## Passage extrait
· · · · · · ·

Si Laurence Parisot et la plupart des syndicats tombent d'accord pour dénoncer l'inflation du nombre d'articles, la convergence s'arrête là. Car c'est plus encore sur le contenu de la réforme que ses détracteurs sont montés au créneau, dénonçant un dumping des droits sociaux.

 

Gérard Filoche y a vu un "massacre dans le silence général". Le groupe socialiste, durant les séances d'examen du texte la semaine dernière, a brocardé la moins-value du texte en matière sociale, le code ne se transformant pas "à droit constant", contrairement à l'engagement pris par l'initiateur de la réforme, Gérard Larcher, il y a deux ans.

 

Pierre Mériaux y voit quant à lui "une recodification dangereuse, tendancieuse et régressive", "véritable commande du Medef":

 



 

Pour Emmanuel Dockès, "le travail de recodification a certes été très mal fait":

"L'idée d'une réforme à droits constants s'est révélée une fable. Entre l'ancien code et le texte du mois de mars, on peut relever des différences très substantielles, qui servent notamment certaines revendications anciennes du patronat."


Entre le printemps et l'automne, certains changements ont été abandonnés

 

Mais l'universitaire souligne qu'une bonne partie des modifications introduites par le nouveau code ont, entre temps, été amendées par la version discutée au Parlement ces jours-ci:

"On supprimait par exemple la rupture amiable pour motif économique, très importante dans le code du travail toujours en vigueur, dans la mesure où cela encadre très précisément une procédure, et notamment la question du reclassement via les plans de sauvegarde de l'emploi. Depuis longtemps, le patronat réclame de pouvoir négocier individuellement avec les salariés, un par un. Ce qui reviendrait à enterrer les plans sociaux traditionnels.

"Dans le texte du mois de mars, on a fait 'semblant d'oublier' la rupture amiable pour motif. La mauvaise foi était d'autant plus forte que le texte n'était pas discuté dans l'hémicyle!"

· · · · · · ·

## Enregistrements présentés

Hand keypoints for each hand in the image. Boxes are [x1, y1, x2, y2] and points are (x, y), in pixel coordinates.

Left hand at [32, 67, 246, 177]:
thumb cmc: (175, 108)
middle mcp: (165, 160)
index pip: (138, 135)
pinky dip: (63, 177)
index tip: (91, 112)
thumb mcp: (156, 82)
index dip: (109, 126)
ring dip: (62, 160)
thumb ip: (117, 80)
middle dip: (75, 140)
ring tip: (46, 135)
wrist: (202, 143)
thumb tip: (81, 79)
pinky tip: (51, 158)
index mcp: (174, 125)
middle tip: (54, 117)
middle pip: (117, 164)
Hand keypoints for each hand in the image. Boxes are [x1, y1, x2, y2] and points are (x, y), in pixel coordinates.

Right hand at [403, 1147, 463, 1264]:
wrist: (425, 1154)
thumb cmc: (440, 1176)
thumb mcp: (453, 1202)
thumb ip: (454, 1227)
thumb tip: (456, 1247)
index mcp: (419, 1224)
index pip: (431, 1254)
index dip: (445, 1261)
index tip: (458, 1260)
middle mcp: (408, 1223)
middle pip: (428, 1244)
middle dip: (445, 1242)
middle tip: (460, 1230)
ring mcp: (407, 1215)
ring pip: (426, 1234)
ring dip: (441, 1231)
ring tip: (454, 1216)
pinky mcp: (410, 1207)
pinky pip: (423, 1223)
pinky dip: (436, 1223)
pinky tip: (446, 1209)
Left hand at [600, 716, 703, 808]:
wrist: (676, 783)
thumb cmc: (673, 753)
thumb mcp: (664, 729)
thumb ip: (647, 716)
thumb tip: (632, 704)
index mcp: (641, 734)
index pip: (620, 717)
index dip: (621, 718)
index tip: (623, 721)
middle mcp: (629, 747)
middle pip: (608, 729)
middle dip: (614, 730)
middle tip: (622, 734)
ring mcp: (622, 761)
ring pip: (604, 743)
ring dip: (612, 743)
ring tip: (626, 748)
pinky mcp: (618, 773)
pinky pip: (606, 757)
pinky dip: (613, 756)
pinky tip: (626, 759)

· · · · · · ·

## Votre consigne
Recopiez, s'il vous plaît, le passage de l'extrait sur la recodification du code du travail qui va de « Si Laurence Parisot » à « a deux ans. ».

## Résultat de l'exercice
Si Laurence Parisot et la plupart des syndicats tombent d'accord pour dénoncer l'inflation du nombre d'articles, la convergence s'arrête là. Car c'est plus encore sur le contenu de la réforme que ses détracteurs sont montés au créneau, dénonçant un dumping des droits sociaux.

 

Gérard Filoche y a vu un "massacre dans le silence général". Le groupe socialiste, durant les séances d'examen du texte la semaine dernière, a brocardé la moins-value du texte en matière sociale, le code ne se transformant pas "à droit constant", contrairement à l'engagement pris par l'initiateur de la réforme, Gérard Larcher, il y a deux ans.